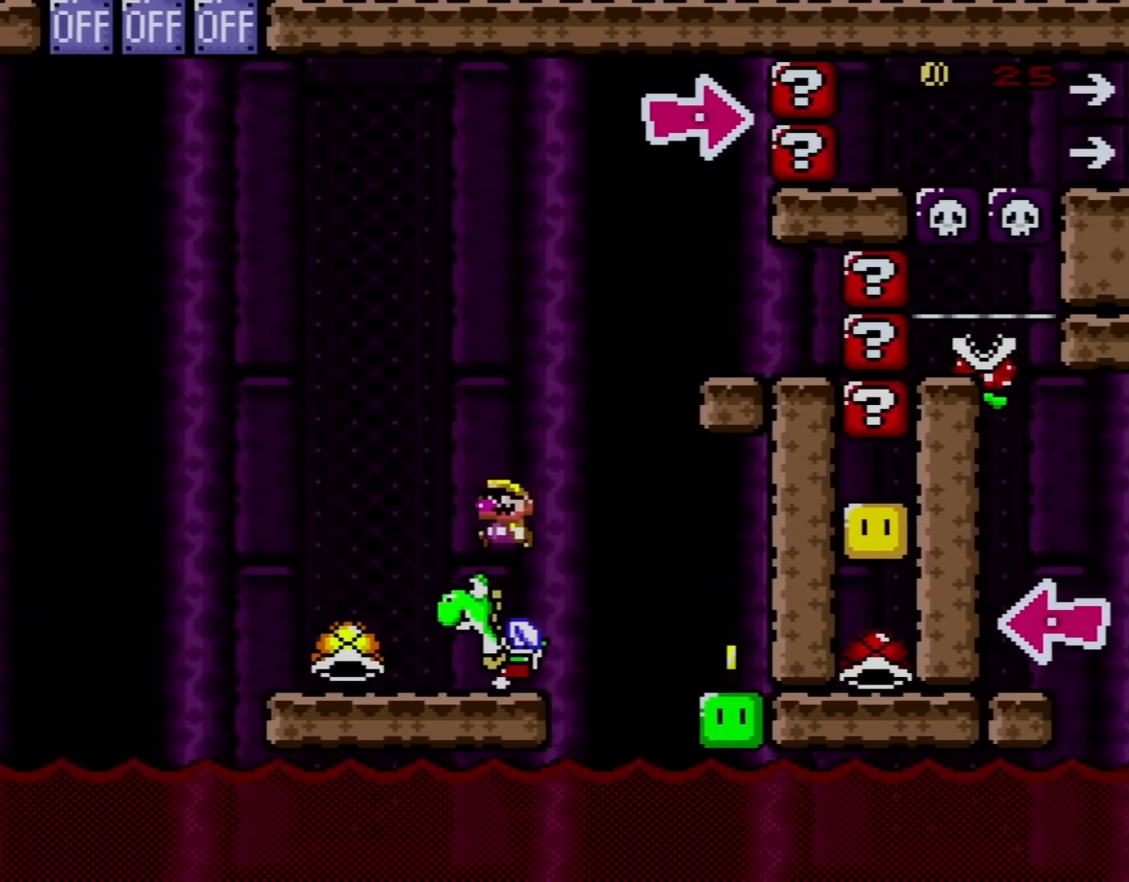
{"buttons": [], "events": [[17, "B", "up"], [17, "DPAD_UP", "up"], [250, "DPAD_RIGHT", "down"], [367, "DPAD_RIGHT", "up"], [400, "DPAD_LEFT", "down"], [484, "DPAD_LEFT", "up"], [484, "Y", "up"]]}
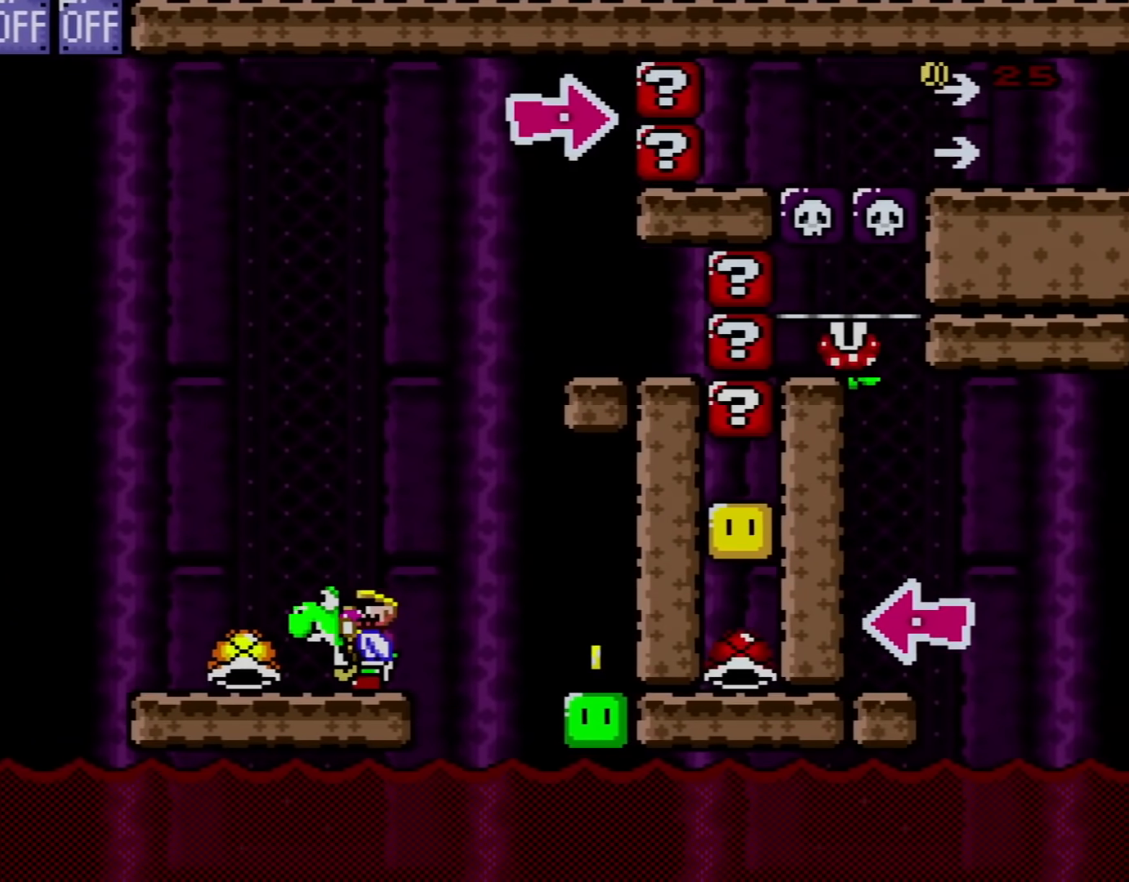
{"buttons": ["Y", "DPAD_RIGHT"], "events": [[84, "Y", "down"], [317, "DPAD_RIGHT", "down"], [434, "B", "down"], [484, "B", "up"]]}
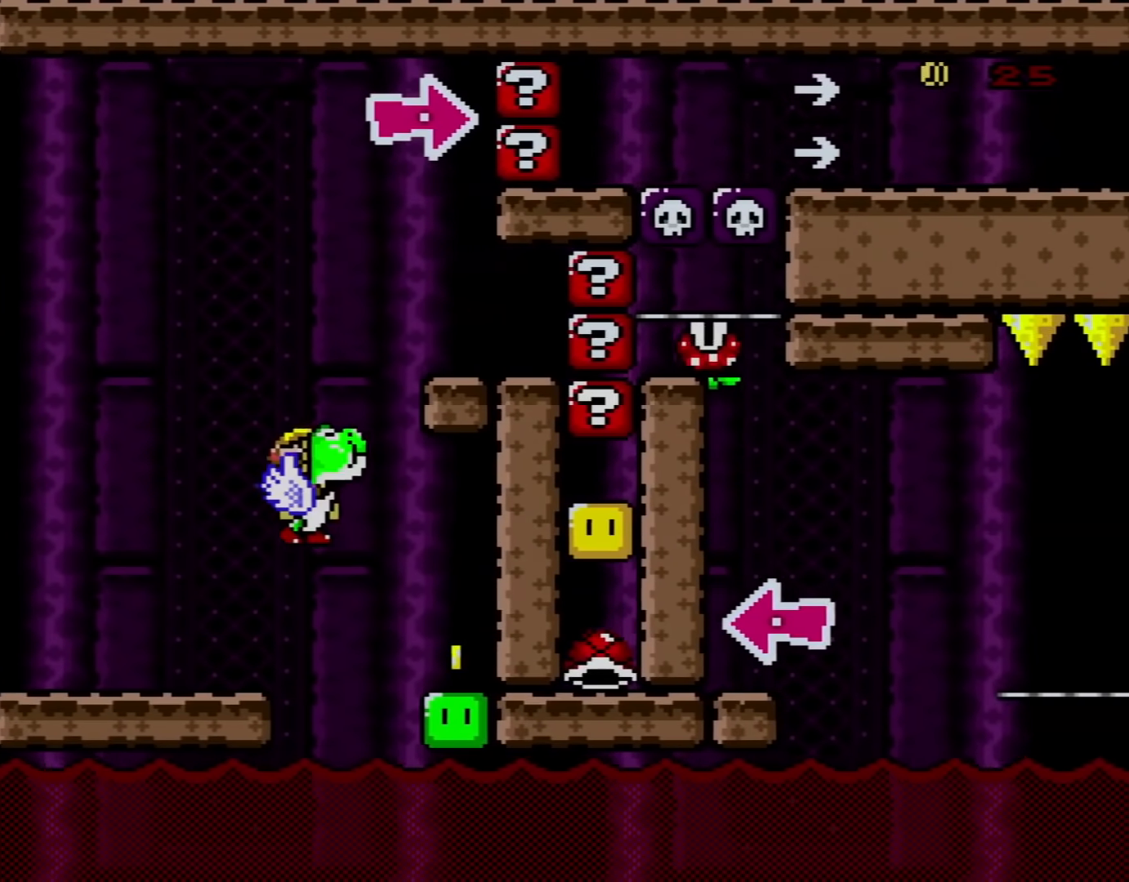
{"buttons": ["Y"], "events": [[400, "DPAD_RIGHT", "up"]]}
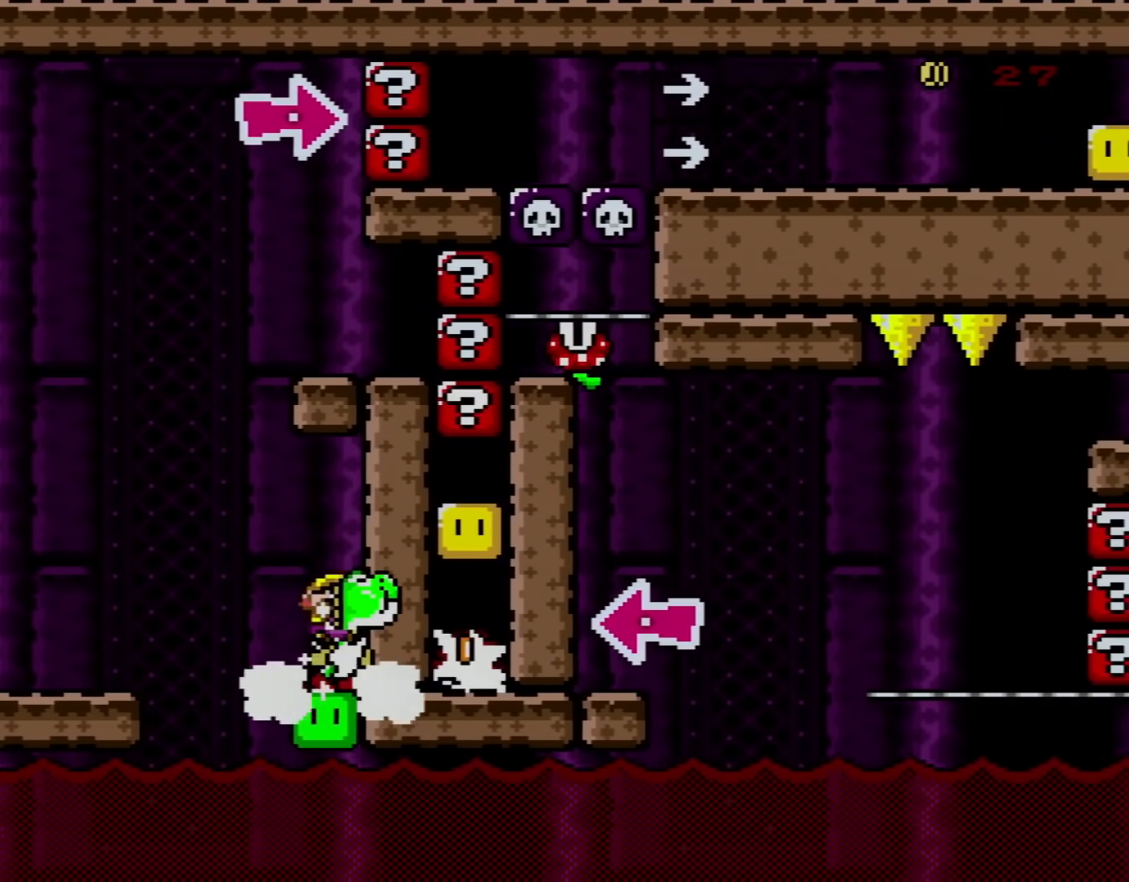
{"buttons": ["B", "Y", "DPAD_RIGHT"], "events": [[17, "DPAD_LEFT", "down"], [84, "DPAD_UP", "down"], [234, "B", "down"], [334, "DPAD_LEFT", "up"], [368, "DPAD_UP", "up"], [401, "B", "up"], [434, "DPAD_RIGHT", "down"], [468, "B", "down"]]}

....................

◆ WORK INSTRUCTIONS:
Produce the data again character for character, with the images left out.

◆ SOLUTION TO THE EXERCISE:
{"buttons": [], "events": [[17, "B", "up"], [17, "DPAD_UP", "up"], [250, "DPAD_RIGHT", "down"], [367, "DPAD_RIGHT", "up"], [400, "DPAD_LEFT", "down"], [484, "DPAD_LEFT", "up"], [484, "Y", "up"]]}
{"buttons": ["Y", "DPAD_RIGHT"], "events": [[84, "Y", "down"], [317, "DPAD_RIGHT", "down"], [434, "B", "down"], [484, "B", "up"]]}
{"buttons": ["Y"], "events": [[400, "DPAD_RIGHT", "up"]]}
{"buttons": ["B", "Y", "DPAD_RIGHT"], "events": [[17, "DPAD_LEFT", "down"], [84, "DPAD_UP", "down"], [234, "B", "down"], [334, "DPAD_LEFT", "up"], [368, "DPAD_UP", "up"], [401, "B", "up"], [434, "DPAD_RIGHT", "down"], [468, "B", "down"]]}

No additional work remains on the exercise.